Czy Wy też coraz częściej natykacie się w mediach społecznościowych na wrogie komentarze lub wpisy skierowane do posiadaczy psów? Wciąż powtarza się hasło „psiarze” czy „psiarstwo” w negatywnym wydźwięku, sugeruje się, że właściciele psów obarczają ofiary pogryzień winą i „odwracają kota ogonem”. Jako dowody przytacza się różne wpisy z facebookowych grupek, z zamazanymi danymi, nazwą grupy czy adresem forum. Całą awanturę z obu stron dodatkowo nakręcają fake konta, które próbują eskalować konflikt i wciągać w niego kolejne osoby.
Często pojawia się argument, że w Polsce rocznie zgłaszanych jest około 100 przypadków pogryzień (mniej lub bardziej dotkliwych). Ale czy to naprawdę aż tak poważny problem w skali kraju liczącego prawie 40 milionów mieszkańców, w którym niemal co drugie gospodarstwo domowe posiada psa? Dla porównania – podobna liczba incydentów zgłaszana jest w Niemczech, gdzie tylko około 20% gospodarstw ma psa. Jeśli wierzyć dostępnym danym statystycznym, liczba pogryzień w Polsce nie odbiega znacząco od innych krajów o podobnej liczbie ludności.
Co jednak interesujące, temat u nas jest rozgrzewany do czerwoności. Wywoływana jest wręcz histeria. Osoby posiadające psy obrzuca się wyzwiskami: nazywa się je aspołecznymi, brudasami, psychicznie chorymi itd. Nagonka trwa w najlepsze. Forsuje się tezę, że właściwie każdy pies jest hałaśliwy, agresywny, cuchnący bardziej niż trup na klatce schodowej latem, a jego właściciel to ktoś, kto uchyla się od obowiązków, jest agresywny, niezrównoważony i posiadaniem zwierzęcia kompensuje sobie jakieś braki.

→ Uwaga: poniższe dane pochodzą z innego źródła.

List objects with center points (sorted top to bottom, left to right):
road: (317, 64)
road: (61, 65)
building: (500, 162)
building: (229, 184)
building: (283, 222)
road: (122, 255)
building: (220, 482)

Tak, nie brakuje ludzi nieodpowiedzialnych i trzeba z tym walczyć, ale problem ten nie dotyczy wyłącznie właścicieli zwierząt domowych.
Zważywszy na duży odsetek psów przypadających na gospodarstwa domowe oraz nasze społeczne upodobanie do wyszukiwania powodów do sporów, mam wrażenie, że temat ten jest obecnie wykorzystywany do polaryzacji społeczeństwa. Służy budowaniu konfliktów, wyolbrzymianiu problemu i odwracaniu uwagi od innych spraw. To kolejna próba osłabienia już i tak nadszarpniętej jedności i zgody społecznej poprzez tworzenie nowych „wrogów narodu” – obok przedsiębiorców, lekarzy, posiadaczy pozwoleń na broń, mieszkańców wschodnich województw itd.
To sytuacja wręcz idealna dla wrogich nam wywiadów – wystarczy rozpętać kolejną „gównoburzę”, skłócić ze sobą dużą część społeczeństwa, zasiać podziały i niechęć. Jeszcze niedawno czytałem komentarze w stylu: „możemy oddać wschód kraju Ruskim – nie będę za tych ludzi walczył”, najczęściej w kontekście różnic światopoglądowych czy politycznych. Agentów wpływu w Polsce nie brakuje – rosjanie, Białorusini czy Chińczycy są bardzo aktywni w naszej infosferze i mediach społecznościowych, a wielu pożytecznych idiotów nieświadomie im wtóruje. Tak właśnie powstają kolejne podziały i kolejne okazje dla wrogich nam podmiotów.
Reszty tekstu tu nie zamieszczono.